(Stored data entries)
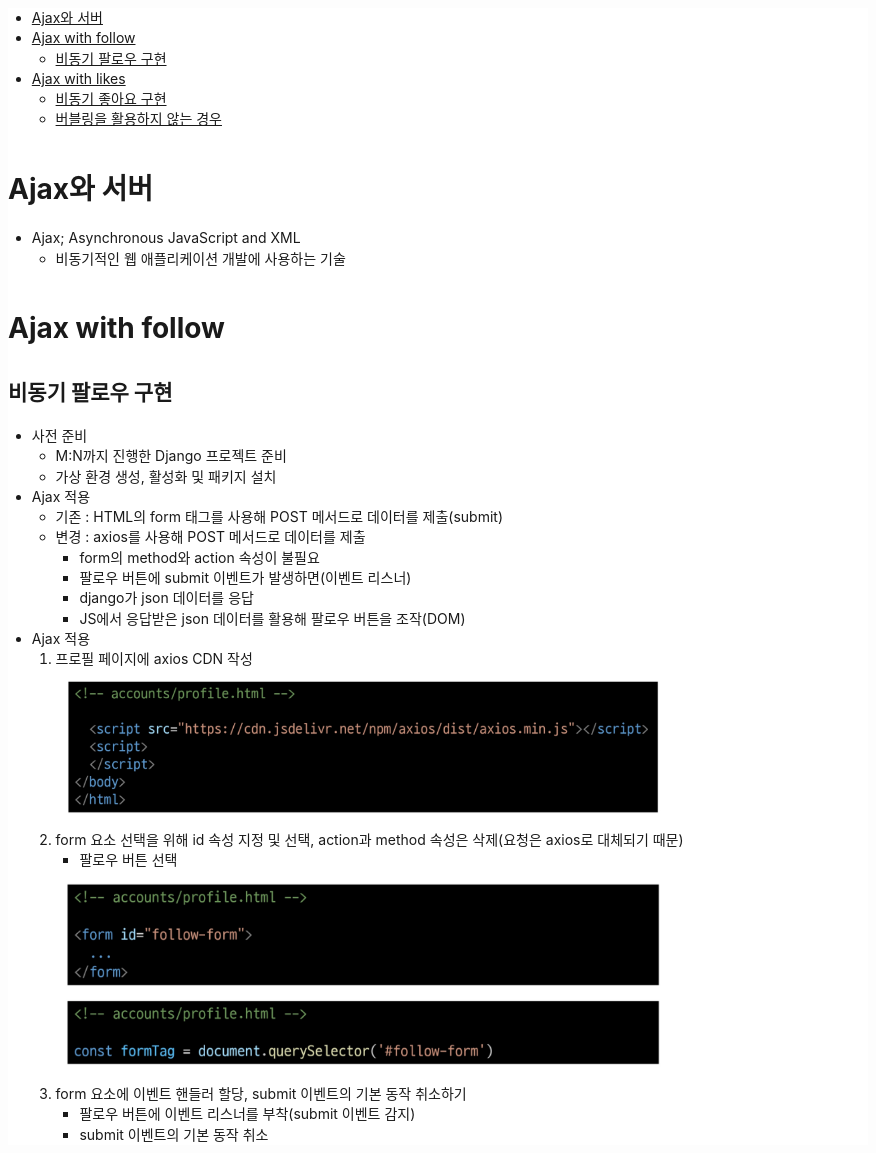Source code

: - [Ajax와 서버](#ajax와-서버)
- [Ajax with follow](#ajax-with-follow)
  - [비동기 팔로우 구현](#비동기-팔로우-구현)
- [Ajax with likes](#ajax-with-likes)
  - [비동기 좋아요 구현](#비동기-좋아요-구현)
  - [버블링을 활용하지 않는 경우](#버블링을-활용하지-않는-경우)


# Ajax와 서버
- Ajax; Asynchronous JavaScript and XML
  - 비동기적인 웹 애플리케이션 개발에 사용하는 기술
# Ajax with follow
## 비동기 팔로우 구현
- 사전 준비
  - M:N까지 진행한 Django 프로젝트 준비
  - 가상 환경 생성, 활성화 및 패키지 설치 
- Ajax 적용
  - 기존 : HTML의 form 태그를 사용해 POST 메서드로 데이터를 제출(submit)
  - 변경 : axios를 사용해 POST 메서드로 데이터를 제출
    - form의 method와 action 속성이 불필요
    - 팔로우 버튼에 submit 이벤트가 발생하면(이벤트 리스너)
    - django가 json 데이터를 응답
    - JS에서 응답받은 json 데이터를 활용해 팔로우 버튼을 조작(DOM)
- Ajax 적용
  1. 프로필 페이지에 axios CDN 작성  
     <img src='images\ajax-with-follow.png' width=600 style='margin:8px'> 
  2. form 요소 선택을 위해 id 속성 지정 및 선택, action과 method 속성은 삭제(요청은 axios로 대체되기 때문)  
     - 팔로우 버튼 선택  
     <img src='images\ajax-with-follow02.png' width=600 style='margin:8px'> 
  3. form 요소에 이벤트 핸들러 할당, submit 이벤트의 기본 동작 취소하기  
     - 팔로우 버튼에 이벤트 리스너를 부착(submit 이벤트 감지)  
     - submit 이벤트의 기본 동작 취소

▶ **Your assignment**: Take the line with "- [버블링을 활용하지 않는 경우](#버블링을-활용하지-않는-경우)" and every line after it in the data, and please reproduce them exactly, leaving out all other lines.

▶ **Solution to this problem**:
  - [버블링을 활용하지 않는 경우](#버블링을-활용하지-않는-경우)


# Ajax와 서버
- Ajax; Asynchronous JavaScript and XML
  - 비동기적인 웹 애플리케이션 개발에 사용하는 기술
# Ajax with follow
## 비동기 팔로우 구현
- 사전 준비
  - M:N까지 진행한 Django 프로젝트 준비
  - 가상 환경 생성, 활성화 및 패키지 설치 
- Ajax 적용
  - 기존 : HTML의 form 태그를 사용해 POST 메서드로 데이터를 제출(submit)
  - 변경 : axios를 사용해 POST 메서드로 데이터를 제출
    - form의 method와 action 속성이 불필요
    - 팔로우 버튼에 submit 이벤트가 발생하면(이벤트 리스너)
    - django가 json 데이터를 응답
    - JS에서 응답받은 json 데이터를 활용해 팔로우 버튼을 조작(DOM)
- Ajax 적용
  1. 프로필 페이지에 axios CDN 작성  
     <img src='images\ajax-with-follow.png' width=600 style='margin:8px'> 
  2. form 요소 선택을 위해 id 속성 지정 및 선택, action과 method 속성은 삭제(요청은 axios로 대체되기 때문)  
     - 팔로우 버튼 선택  
     <img src='images\ajax-with-follow02.png' width=600 style='margin:8px'> 
  3. form 요소에 이벤트 핸들러 할당, submit 이벤트의 기본 동작 취소하기  
     - 팔로우 버튼에 이벤트 리스너를 부착(submit 이벤트 감지)  
     - submit 이벤트의 기본 동작 취소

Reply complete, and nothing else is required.